Coronavirus in New York Photograph:( Reuters )
With Omicron now detected in New York City and on Long Island and expected to spread, and few hospital beds upstate available for patients if COVID-19 hospitalisations spike even higher
A surge in COVID-19 cases and a shortage of health care workers is filling hospitals and nursing homes past their capacity in upstate New York, creating a growing crisis in the health care system even before the omicron variant is known to have spread through the area, according to hospital executives from Buffalo to Albany.
COVID-19 hospitalisations in the region have more than tripled since August when the Delta wave began to sweep through the state, Gov. Kathy Hochul said this week. At the same time, tens of thousands of health care workers have left their health care jobs, for reasons ranging from pandemic burnout to a refusal to get vaccinated despite the state’s strict mandate for healthcare workers and some systems have posted hundreds of available job openings.
The result has been a decrease in upstate hospital capacity of about 10%. And a perfect storm of high patient volumes, reduced staff and an inability to discharge patients to nursing homes — which are themselves full — has begun to overwhelm some facilities, particularly in western New York, the Finger Lakes region and a swath of the state north of Albany, hospital executives said.
With Omicron now detected in New York City and on Long Island and expected to spread, and few hospital beds upstate available for patients if COVID-19 hospitalisations spike even higher, Hochul has declared a state of emergency.

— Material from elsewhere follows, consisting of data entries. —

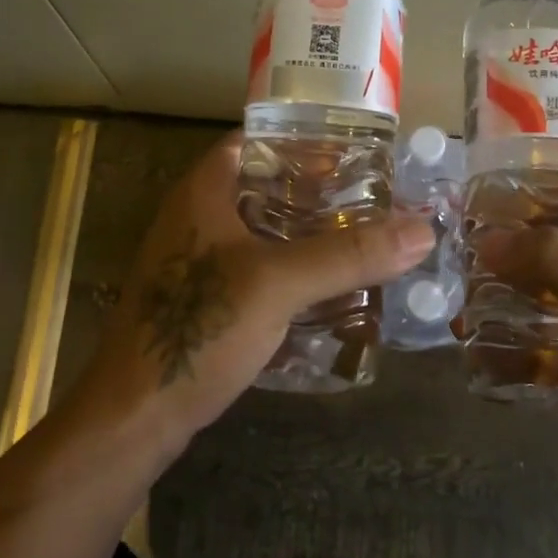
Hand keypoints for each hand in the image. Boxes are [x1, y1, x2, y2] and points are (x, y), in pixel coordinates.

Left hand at [73, 133, 434, 451]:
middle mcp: (198, 218)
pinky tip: (332, 290)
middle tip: (374, 199)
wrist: (135, 417)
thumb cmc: (197, 329)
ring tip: (364, 240)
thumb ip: (349, 256)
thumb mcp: (278, 284)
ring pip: (266, 234)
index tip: (356, 151)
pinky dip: (295, 273)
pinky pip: (260, 273)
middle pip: (267, 188)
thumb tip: (422, 230)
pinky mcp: (206, 304)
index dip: (305, 139)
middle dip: (319, 194)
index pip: (257, 140)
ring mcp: (199, 263)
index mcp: (205, 192)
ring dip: (310, 236)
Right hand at [479, 185, 557, 510]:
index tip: (495, 197)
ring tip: (464, 304)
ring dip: (509, 295)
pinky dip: (517, 343)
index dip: (546, 187)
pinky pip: (548, 339)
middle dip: (514, 246)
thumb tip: (491, 241)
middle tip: (466, 254)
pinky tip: (481, 352)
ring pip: (549, 291)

On Wednesday, she announced that 120 National Guard troops would be deployed to back up nursing home staffs around the state. The governor’s office has so far announced nine facilities — nursing homes in Rochester, Buffalo, on Long Island and elsewhere — where soldiers will work. More locations will be announced soon.
The governor also said that all hospitals at more than 90% capacity may be ordered to stop elective surgeries to deal with the surge. There were 56 hospitals in that category Friday, including 10 in New York City, some of which had already taken that step.
New York City remains the only jurisdiction in the state that requires people to have received at least one vaccine dose to visit indoor bars and restaurants.
Hochul has so far resisted any new statewide restrictions, saying it is up to local officials to set them.